Objectif visé 1: Dans la liste, remplacez « camera » par « observer » et recopiez les lignes sans rien changer d'autre. Commencez à la ligne qui contient « Question: Which point appears » et continuez jusqu'à la fin de la liste.
###
30 mai 2018

“Les chansons qui ont vraiment de la gueule, il faut les prendre par la main et ne pas les lâcher.” Rencontre avec Juliette Armanet

Sa voix cristalline, ses mélodies pop et ses textes ciselés ont fait de Juliette Armanet une artiste accomplie, saluée aux Victoires de la musique 2018 pour son premier album “Petite Amie”. Accompagnée de quatre musiciens, elle a fait danser les festivaliers des 3 éléphants le week-end dernier. Rencontre avec celle qui donne un nouveau souffle à la variété française.

Juliette Armanet © Erwan Fichou et Théo Mercier.

Depuis son titre phare L’amour en solitaire (2014), Juliette Armanet a conquis le cœur du public et donne un nouveau souffle à la variété française. Propulsée sur le devant de la scène depuis que son premier album, Petite amie, a été sacré “Révélation” aux Victoires de la musique 2018, elle est aujourd’hui en tête d’affiche de nombreux festivals. Sur scène, quatre musiciens transforment ses morceaux acoustiques et leur apportent une saveur groovy. Mission accomplie, le public danse sur L’Indien, A la folie ou Un samedi soir dans l’histoire… Voix cristalline et regard audacieux, elle chante l’amour, ses désillusions, ses folies, sans perdre son humour féroce. Lors du festival Les 3 Éléphants, à Laval, Numéro a rencontré cette artiste exigeante. 

 

Numéro : L’amour, partagé ou non, déchirant ou heureux, est au cœur de votre album… Ce thème si intime et inexplicable, vous arrivez à le raconter, à lui donner des mots justes. Comment allez-vous chercher ces mots ?
###
Objectif visé 2:
Répondez à ces questions sur l'article :
(a) Dans quelle ville se tient le festival Les 3 Éléphants ?
(b) Combien de musiciens accompagnent Juliette Armanet sur scène ?
(c) En quelle année est sorti son titre phare L'amour en solitaire ?

Relevés issus d'une collection:
###
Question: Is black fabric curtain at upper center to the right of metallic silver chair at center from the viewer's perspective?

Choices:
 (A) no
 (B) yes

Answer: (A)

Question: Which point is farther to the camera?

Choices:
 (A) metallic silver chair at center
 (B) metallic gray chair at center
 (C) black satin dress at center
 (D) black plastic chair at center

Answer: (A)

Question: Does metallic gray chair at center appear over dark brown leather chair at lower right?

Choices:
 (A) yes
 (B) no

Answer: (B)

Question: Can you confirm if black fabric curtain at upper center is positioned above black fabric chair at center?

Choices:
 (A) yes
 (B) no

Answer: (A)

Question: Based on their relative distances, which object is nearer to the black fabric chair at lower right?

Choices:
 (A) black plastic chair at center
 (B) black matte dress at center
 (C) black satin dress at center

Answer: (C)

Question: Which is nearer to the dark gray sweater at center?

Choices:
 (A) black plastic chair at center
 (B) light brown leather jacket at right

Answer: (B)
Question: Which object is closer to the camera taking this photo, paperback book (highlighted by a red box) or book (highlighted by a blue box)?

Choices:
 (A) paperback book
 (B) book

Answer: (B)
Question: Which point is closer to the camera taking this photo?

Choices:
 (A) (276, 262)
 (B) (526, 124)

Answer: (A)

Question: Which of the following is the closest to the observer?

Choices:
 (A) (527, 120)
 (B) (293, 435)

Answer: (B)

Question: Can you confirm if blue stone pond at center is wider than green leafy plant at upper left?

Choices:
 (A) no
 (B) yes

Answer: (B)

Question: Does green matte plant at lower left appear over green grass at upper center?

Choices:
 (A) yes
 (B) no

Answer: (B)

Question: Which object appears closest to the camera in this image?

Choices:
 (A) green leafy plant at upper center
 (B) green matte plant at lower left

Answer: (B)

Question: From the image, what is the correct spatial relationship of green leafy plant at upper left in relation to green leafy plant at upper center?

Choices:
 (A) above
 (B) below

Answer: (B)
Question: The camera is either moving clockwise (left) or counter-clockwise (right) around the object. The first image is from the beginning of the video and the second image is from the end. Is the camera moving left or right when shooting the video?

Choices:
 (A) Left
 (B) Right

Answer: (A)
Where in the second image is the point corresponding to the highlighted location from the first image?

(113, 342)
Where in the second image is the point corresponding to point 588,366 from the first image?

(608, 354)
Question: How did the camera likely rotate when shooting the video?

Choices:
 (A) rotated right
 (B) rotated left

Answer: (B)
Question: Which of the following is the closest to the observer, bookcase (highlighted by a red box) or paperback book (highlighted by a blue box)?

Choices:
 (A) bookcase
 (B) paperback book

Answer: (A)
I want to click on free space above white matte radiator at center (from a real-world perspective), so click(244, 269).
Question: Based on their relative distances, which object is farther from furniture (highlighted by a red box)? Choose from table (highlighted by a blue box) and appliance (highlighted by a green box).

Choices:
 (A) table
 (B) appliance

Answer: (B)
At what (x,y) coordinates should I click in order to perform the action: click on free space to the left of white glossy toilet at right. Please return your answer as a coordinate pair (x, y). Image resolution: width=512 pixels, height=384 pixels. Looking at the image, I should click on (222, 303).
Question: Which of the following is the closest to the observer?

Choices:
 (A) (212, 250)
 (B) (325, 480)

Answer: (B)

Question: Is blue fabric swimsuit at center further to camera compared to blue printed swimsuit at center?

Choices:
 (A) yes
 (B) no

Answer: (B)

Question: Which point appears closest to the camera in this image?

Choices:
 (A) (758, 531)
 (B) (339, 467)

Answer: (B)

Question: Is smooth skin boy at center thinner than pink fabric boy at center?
###
Réponse finale 1:
Question: Which point appears closest to the observer in this image?

Choices:
 (A) (758, 531)
 (B) (339, 467)

Answer: (B)

Question: Is smooth skin boy at center thinner than pink fabric boy at center?

Réponse finale 2:
(a) À Laval.
(b) Quatre musiciens.
(c) En 2014.